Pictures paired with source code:
==========

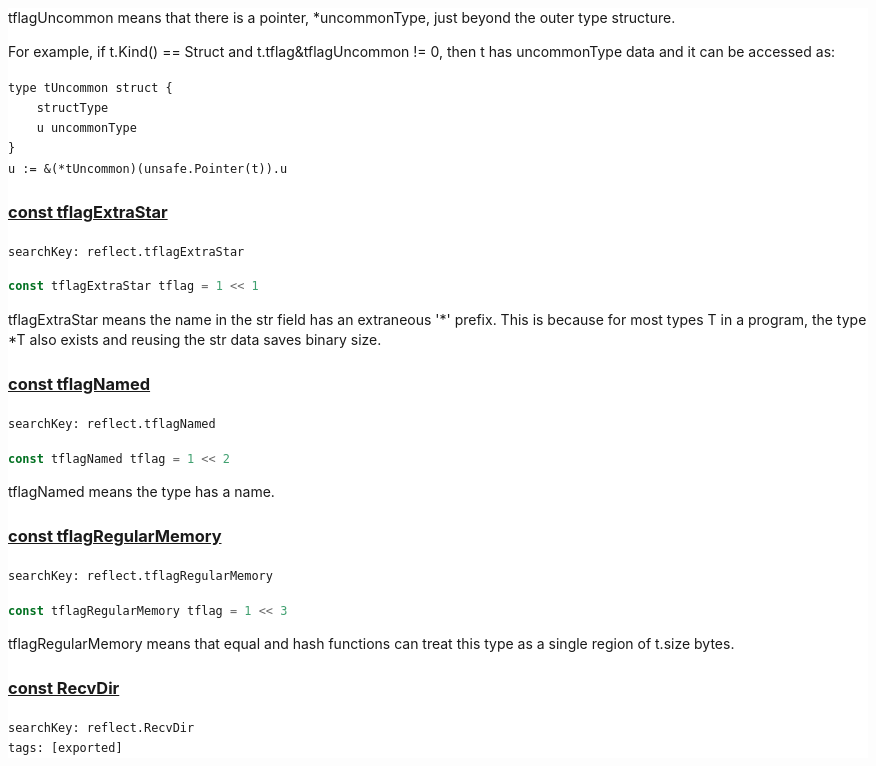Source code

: tflagUncommon means that there is a pointer, *uncommonType, just beyond the outer type structure. 

For example, if t.Kind() == Struct and t.tflag&tflagUncommon != 0, then t has uncommonType data and it can be accessed as: 

```
type tUncommon struct {
	structType
	u uncommonType
}
u := &(*tUncommon)(unsafe.Pointer(t)).u

```
### <a id="tflagExtraStar" href="#tflagExtraStar">const tflagExtraStar</a>

```
searchKey: reflect.tflagExtraStar
```

```Go
const tflagExtraStar tflag = 1 << 1
```

tflagExtraStar means the name in the str field has an extraneous '*' prefix. This is because for most types T in a program, the type *T also exists and reusing the str data saves binary size. 

### <a id="tflagNamed" href="#tflagNamed">const tflagNamed</a>

```
searchKey: reflect.tflagNamed
```

```Go
const tflagNamed tflag = 1 << 2
```

tflagNamed means the type has a name. 

### <a id="tflagRegularMemory" href="#tflagRegularMemory">const tflagRegularMemory</a>

```
searchKey: reflect.tflagRegularMemory
```

```Go
const tflagRegularMemory tflag = 1 << 3
```

tflagRegularMemory means that equal and hash functions can treat this type as a single region of t.size bytes. 

### <a id="RecvDir" href="#RecvDir">const RecvDir</a>

```
searchKey: reflect.RecvDir
tags: [exported]
```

==========

Exercise instructions:
Please return only the lines from the one that contains "tflagRegularMemory means that" through the final line of the entries, each exactly as written.

Task result:
tflagRegularMemory means that equal and hash functions can treat this type as a single region of t.size bytes. 

### <a id="RecvDir" href="#RecvDir">const RecvDir</a>

```
searchKey: reflect.RecvDir
tags: [exported]
```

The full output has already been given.